At the line containing "For every layout", begin retyping, and continue word for word until the records below run out.

[Dataset entries]

Segment Open

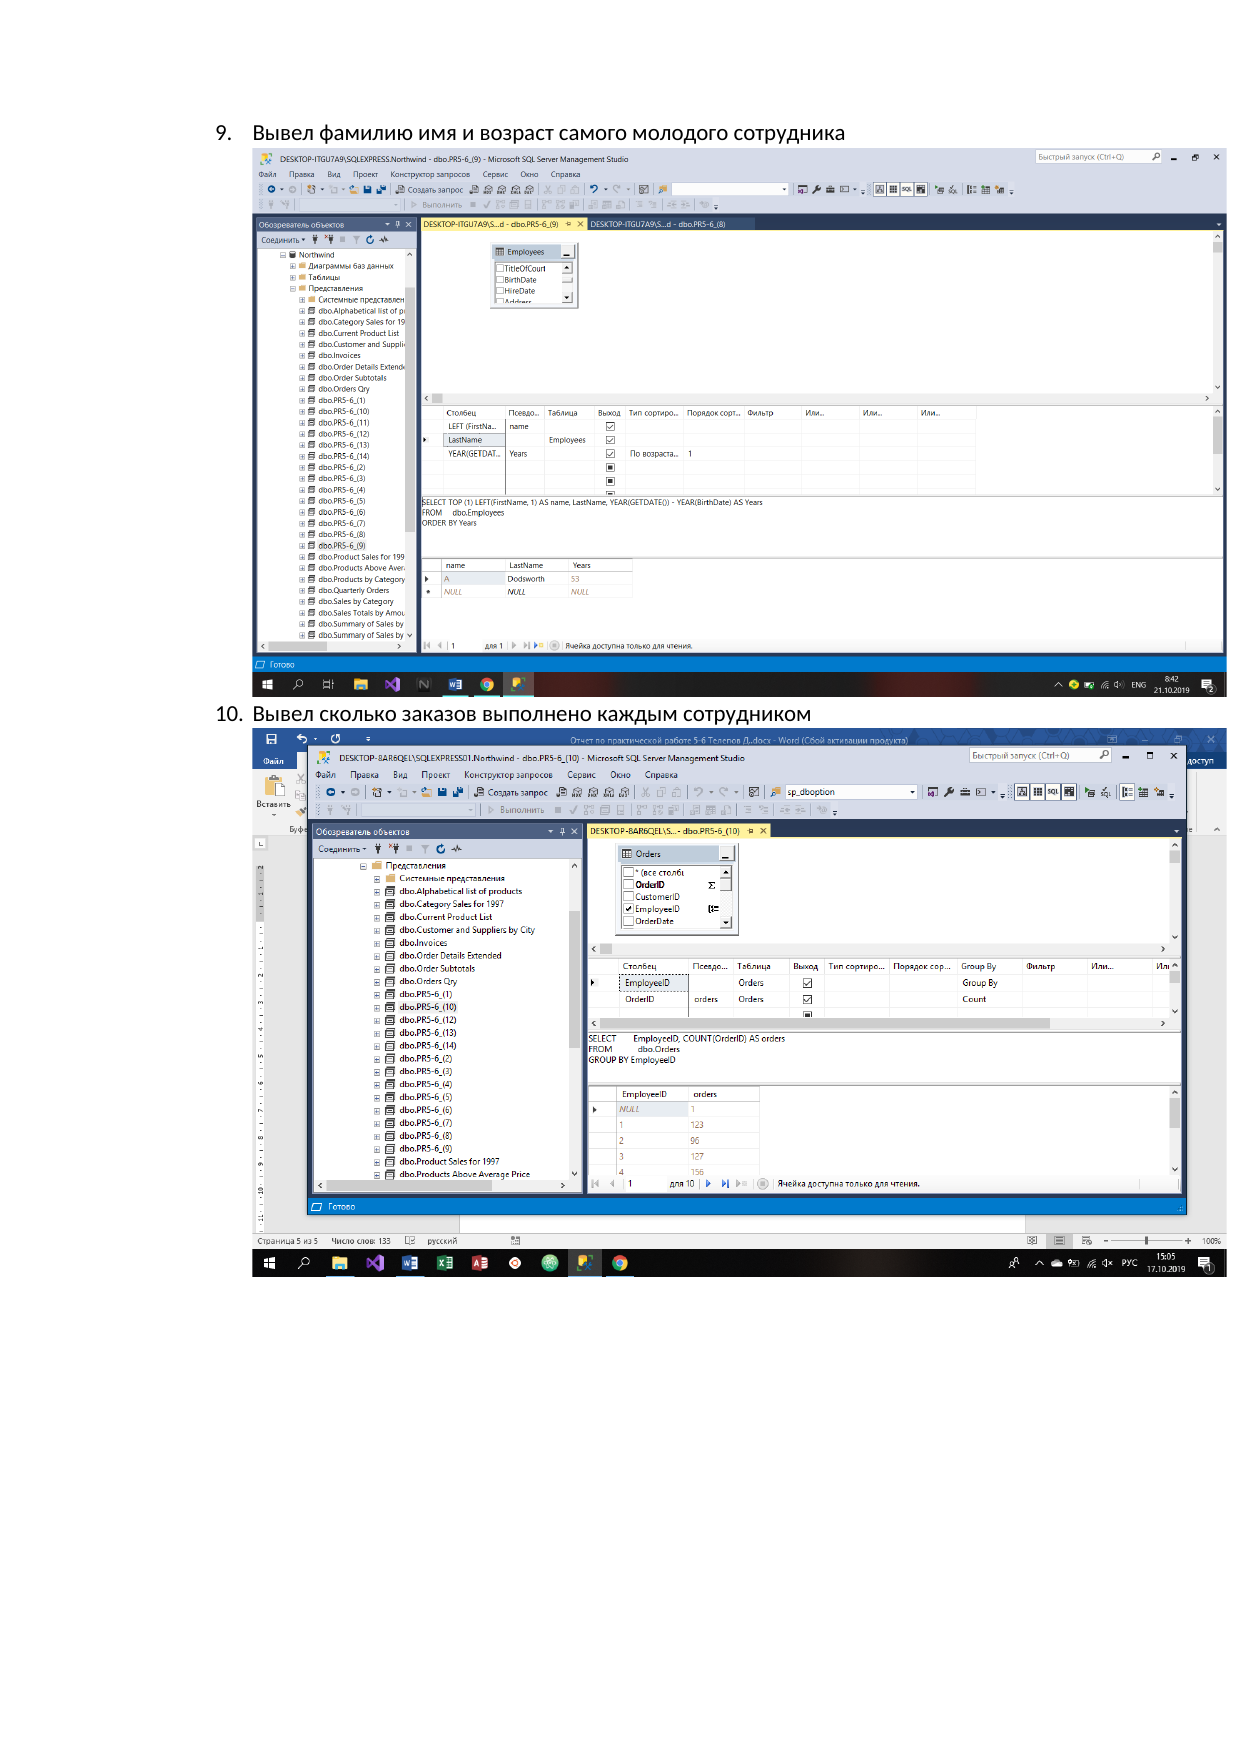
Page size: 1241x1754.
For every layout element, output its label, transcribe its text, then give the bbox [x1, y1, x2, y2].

list Вывел сколько заказов выполнено каждым сотрудником [215, 699, 1152, 1277]
list Вывел фамилию имя и возраст самого молодого сотрудника [215, 118, 1152, 696]
picture [252, 728, 1227, 1277]
picture [252, 148, 1227, 697]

Segment Closed

[Answer box]
For every layout element, output its label, transcribe its text, then give the bbox [x1, y1, x2, y2].

list Вывел сколько заказов выполнено каждым сотрудником [215, 699, 1152, 1277]
list Вывел фамилию имя и возраст самого молодого сотрудника [215, 118, 1152, 696]
picture [252, 728, 1227, 1277]
picture [252, 148, 1227, 697]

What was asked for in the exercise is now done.